• **Material for this task**
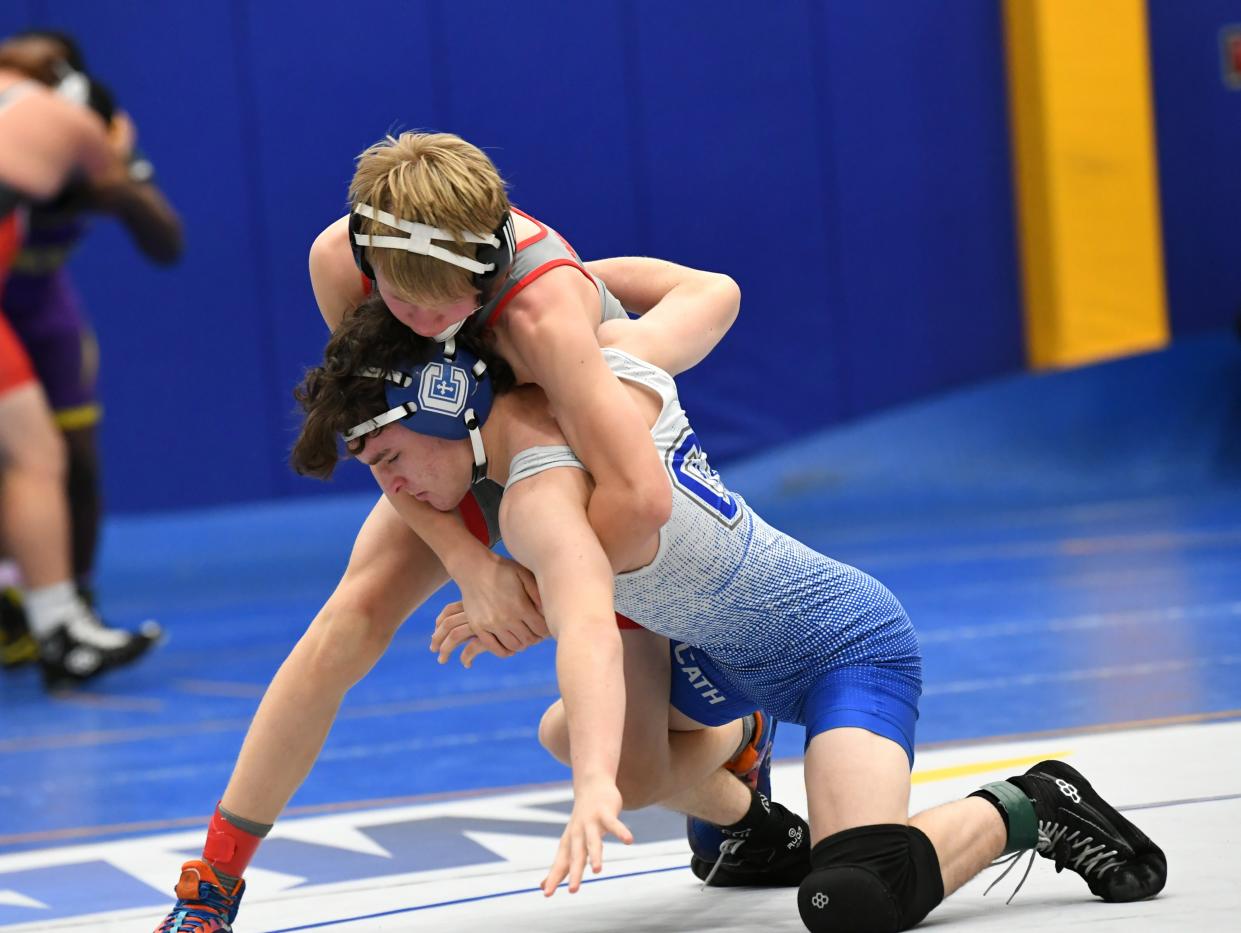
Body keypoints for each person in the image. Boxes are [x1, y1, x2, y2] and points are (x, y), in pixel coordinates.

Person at [289, 287, 1168, 931]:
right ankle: (747, 798)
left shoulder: (554, 454)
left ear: (449, 411)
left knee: (852, 895)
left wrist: (554, 279)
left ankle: (1031, 801)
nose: (393, 487)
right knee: (575, 736)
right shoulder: (516, 434)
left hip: (841, 647)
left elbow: (590, 617)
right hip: (697, 645)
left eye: (390, 457)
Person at [150, 179, 748, 931]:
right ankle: (211, 883)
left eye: (454, 303)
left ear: (487, 262)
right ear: (374, 259)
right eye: (407, 304)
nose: (431, 321)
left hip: (563, 455)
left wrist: (537, 585)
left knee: (629, 772)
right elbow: (375, 430)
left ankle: (737, 748)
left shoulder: (546, 314)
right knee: (347, 621)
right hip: (451, 449)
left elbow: (637, 499)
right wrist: (471, 566)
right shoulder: (340, 259)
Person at [0, 30, 183, 618]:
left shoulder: (94, 125)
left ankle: (69, 600)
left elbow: (167, 241)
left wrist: (116, 189)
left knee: (70, 456)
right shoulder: (32, 124)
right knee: (29, 455)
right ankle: (32, 601)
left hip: (38, 304)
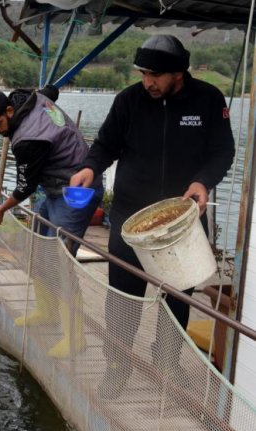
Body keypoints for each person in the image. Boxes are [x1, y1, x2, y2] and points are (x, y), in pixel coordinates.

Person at [69, 34, 236, 399]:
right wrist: (89, 168)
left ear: (178, 73)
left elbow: (223, 151)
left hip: (183, 222)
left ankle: (168, 362)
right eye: (144, 73)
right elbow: (105, 146)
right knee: (122, 299)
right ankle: (117, 367)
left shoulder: (208, 99)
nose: (148, 82)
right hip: (132, 220)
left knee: (178, 297)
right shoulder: (128, 101)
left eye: (156, 75)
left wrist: (203, 181)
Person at [0, 85, 103, 359]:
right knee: (36, 248)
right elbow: (51, 90)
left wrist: (0, 210)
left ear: (10, 110)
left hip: (76, 192)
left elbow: (24, 189)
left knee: (60, 262)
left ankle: (75, 338)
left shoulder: (28, 140)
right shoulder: (28, 97)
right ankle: (47, 312)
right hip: (55, 188)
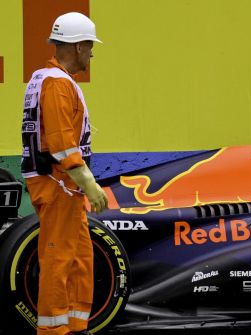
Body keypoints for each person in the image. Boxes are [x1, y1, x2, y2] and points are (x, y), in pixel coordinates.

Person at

• **Goal of the exercise**
From the line containing "left ankle: (737, 748)" to the last line of the entries, copy every line exactly, including both ends, and leave out the pictures.

• **Answer**
left ankle: (737, 748)
left shoulder: (546, 314)
right knee: (347, 621)
right hip: (451, 449)
left elbow: (637, 499)
right wrist: (471, 566)
right shoulder: (340, 259)
Person at [0, 30, 183, 618]:
left shoulder: (94, 125)
left ankle: (69, 600)
left elbow: (167, 241)
left wrist: (116, 189)
left knee: (70, 456)
right shoulder: (32, 124)
right knee: (29, 455)
right ankle: (32, 601)
left hip: (38, 304)
Body keypoints for each person in the image. Boxes are [x1, y1, x2, y2] and points are (x, y), in pixel coordinates.

Person at [69, 34, 236, 399]:
right wrist: (89, 168)
left ear: (178, 73)
left elbow: (223, 151)
left hip: (183, 222)
left ankle: (168, 362)
right eye: (144, 73)
right elbow: (105, 146)
right knee: (122, 299)
right ankle: (117, 367)
left shoulder: (208, 99)
nose: (148, 82)
right hip: (132, 220)
left knee: (178, 297)
right shoulder: (128, 101)
left eye: (156, 75)
left wrist: (203, 181)
Person at [0, 85, 103, 359]:
right knee: (36, 248)
right elbow: (51, 90)
left wrist: (0, 210)
left ear: (10, 110)
left hip: (76, 192)
left elbow: (24, 189)
left knee: (60, 262)
left ankle: (75, 338)
left shoulder: (28, 140)
right shoulder: (28, 97)
right ankle: (47, 312)
right hip: (55, 188)
Body keypoints for each person in the image. Boxes are [x1, y1, x2, y2] and points are (x, y), in pixel coordinates.

Person at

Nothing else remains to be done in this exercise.